Mon 28 January 2013 by Mike Zeller

I am not crazy right?

It has been a while since I posted an entry, so I thought I would type up a short post on some fun with the DTrace pid Provider. I was recently working with stud on SmartOS and I wanted to send the logs off to the syslog facility local4. So I setup /etc/syslog.conf to say

local4.* /var/log/stud.log

Then I simply ran svcadm restart system-log and fired up stud. Running tail -f /var/log/stud.log seemed to reveal that nothing was being logged. My first thought was that I did not end the file with a new line.
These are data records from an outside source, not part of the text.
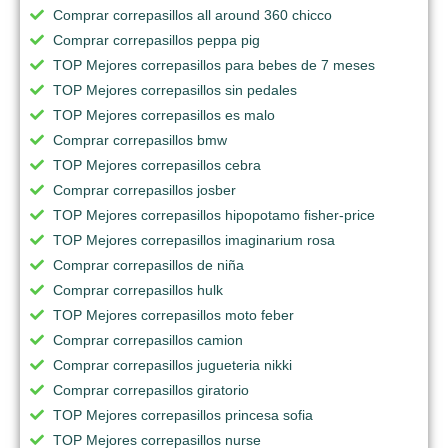
Comprar correpasillos all around 360 chicco
Comprar correpasillos peppa pig
TOP Mejores correpasillos para bebes de 7 meses
TOP Mejores correpasillos sin pedales
TOP Mejores correpasillos es malo
Comprar correpasillos bmw
TOP Mejores correpasillos cebra
Comprar correpasillos josber
TOP Mejores correpasillos hipopotamo fisher-price
TOP Mejores correpasillos imaginarium rosa
Comprar correpasillos de niña
Comprar correpasillos hulk
TOP Mejores correpasillos moto feber
Comprar correpasillos camion
Comprar correpasillos jugueteria nikki
Comprar correpasillos giratorio
TOP Mejores correpasillos princesa sofia
TOP Mejores correpasillos nurse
Checking the config again I made sure that I had the new line at the end. (Older syslog on unix cares about formatting).

My second thought was lets fire up dtrace and see if the application is actually logging anything to syslog. I figured the application was calling a function in libc to log data out. To look for the probe name I ran dtrace -ln 'pid$target::*log*:' -p <pid> and sure enough there were two interesting probes to look at, syslog and openlog. Looking into the syslog:entry probe I wanted to know what the arguments were so that I could gather some data. The online documentation for syslog says Function: void syslog (int facility_priority, char *format, ...). So arg0 will allow me to check the priority and arg1 will let me see what the message logged is. If there is any activity at all for that matter.

Checking facility priority:

root@server:~# dtrace -n 'pid$target::syslog:entry {printf("Priority: %d with message: %s", arg0, copyinstr(arg1))}' -p 75576
dtrace: description 'pid$target::syslog:entry ' matched 1 probe
CPU     ID                    FUNCTION:NAME
  6  78675                     syslog:entry Priority: 3 with message: {%s} Connection closed (in data)

Great, so according to dtrace stud is indeed producing syslog messages and is sending them to priority number 3. According to syslog.h a priority of 3 is err. Double checking my syslog.conf file I am looking for * so I changed it to be err.

local4.err /var/log/stud.log

Now that I have the right priority I am still not getting any log data in /var/log/stud.log.

DTrace has verified that logs are being generated and that they are going to priority 3, but I don't know if the facility is correct. I still have the other probe (openlog:entry) to look into. The documentation says Function: void openlog (const char *ident, int option, int facility). This is exactly what I need, arg2 will tell me what facility the application is actually attaching itself to. This is a little bit more tricky because it appears the application will only call this function when its first starting up. So I couldn't pass in the pid this time. Instead I used dtrace's "-c" option to pass in a command which will grab the pid and stick it in $target.

Checking the facility:

root@server:/var/log# dtrace -n 'pid$target::openlog:entry {trace(arg2)}' -c "/opt/local/bin/stud --config=/opt/local/etc/stud.conf"
dtrace: description 'pid$target::openlog:entry ' matched 1 probe
prctl: 30062: cannot control: process is traced: Device busy
{bind-socket}: Address already in use
dtrace: pid 30062 has exited
CPU     ID                    FUNCTION:NAME
 11  67108                    openlog:entry                 0
 11  67108                    openlog:entry               160

Stud is attaching to facility 160. However syslog.h in illumos defines facilities as bit shifted int's. Looking at local4 it is defined as (20<<3). I can't really shift bits in my head that easily so a simple python one liner will tell us if the int matches up with int in the header file.

link@iria ~ % python -c "print 20<<3"

Success! Stud is indeed using local4 as its facility and it is using priority 3 (err) to send its logs to. DTrace was able to confirm that the application is defintly not the issue. I think having this kind of observability is a clear win for illumos over other platforms. Now I know the issue is not stud but has something to do with my syslog.conf. Knowing that syslog.conf is picky about things like new lines at the end of the file, it had to be something to do with formatting. Thinking back to other times when I edited syslog.conf I rememberd that syslog likes tab characters and not spaces between the facility.pritority and the log file. Changing my space to a tab and restarting system-log allowed the logs to start flooding in.